要はリフォームにも同じことが言えるのですが「ケース・バイ・ケース」で柔軟な対応が求められるのですよね。
通り一辺倒のマニュアル式の対応では管理会社や工事業者とのコミュニケーションにも支障が出る。
設備で私が意見として付け足すなら「エアコン」ですね。エアコンは家電の中でも冷蔵庫よりも電気代が掛かり、家計の電気代の中でダントツの割合を占めるそうです。

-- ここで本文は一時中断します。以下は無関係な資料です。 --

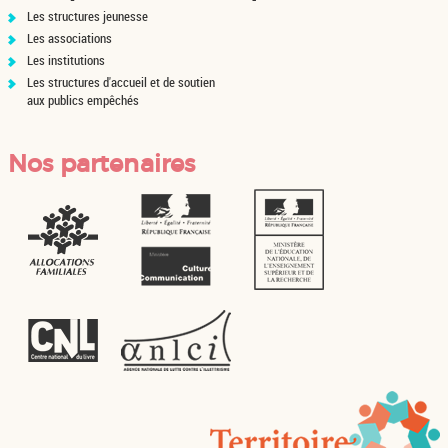
Les structures jeunesse
Les associations
Les institutions
Les structures d'accueil et de soutien
aux publics empêchés
Nos partenaires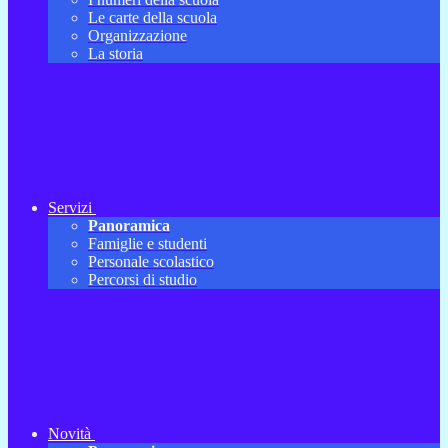
Le carte della scuola
Organizzazione
La storia
Servizi
Panoramica
Famiglie e studenti
Personale scolastico
Percorsi di studio
Novità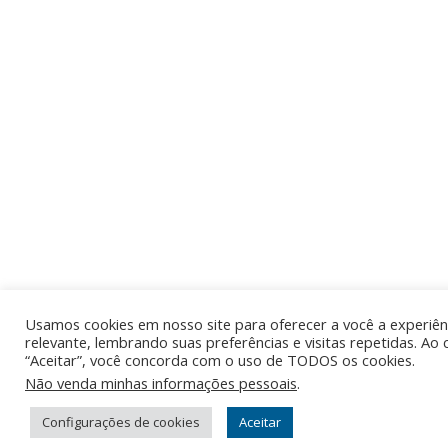
Usamos cookies em nosso site para oferecer a você a experiên
relevante, lembrando suas preferências e visitas repetidas. Ao 
“Aceitar”, você concorda com o uso de TODOS os cookies.
Não venda minhas informações pessoais
.
Configurações de cookies
Aceitar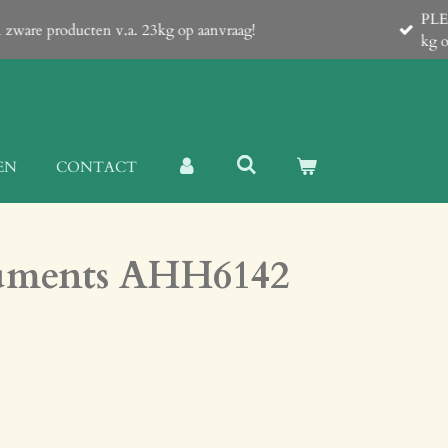
 is confirmed with an email from us which contain a Proforma-invoice
EN
CONTACT
ruments AHH6142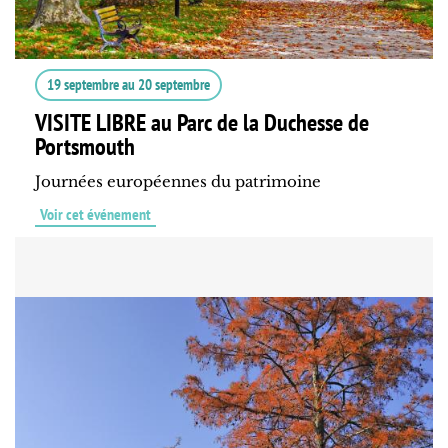
19 septembre
au
20 septembre
VISITE LIBRE au Parc de la Duchesse de
Portsmouth
Journées européennes du patrimoine
Voir cet événement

だから、時間経過で「省エネの製品が次々と新規で出てくる確率が他の家電よりも高い」ということになります。
現在の製品と5年前の製品では省エネ性に大きな開きがあるなんてことはザラ。
だから「電気代を食うエアコンは入居者にも嫌われます」。基本的に設備で部屋には付いている物だからこそ余計。
なので、エアコンは7〜8年のスパンで省エネ性の高い製品に入れ替えるのがいいと思います。
その場合はコストを抑える意味でもヤフーオークションでの落札を利用すればいいかと思います。
型式は数年は古くなっても、10年近く前の商品よりも後発の製品のほうが基本的に省エネ性は高いと考えられるからです。
こうして見ていくと著者の目線は終始「自己資金は少ないのだけど、不動産投資で安定した収入を得たいと考えている方」を向いています。
構成人数の絶対数で考えれば、読者対象としてそれは間違っていないと思います。
今回も安定した出来栄えです。文句なく★5つ進呈させていただきます。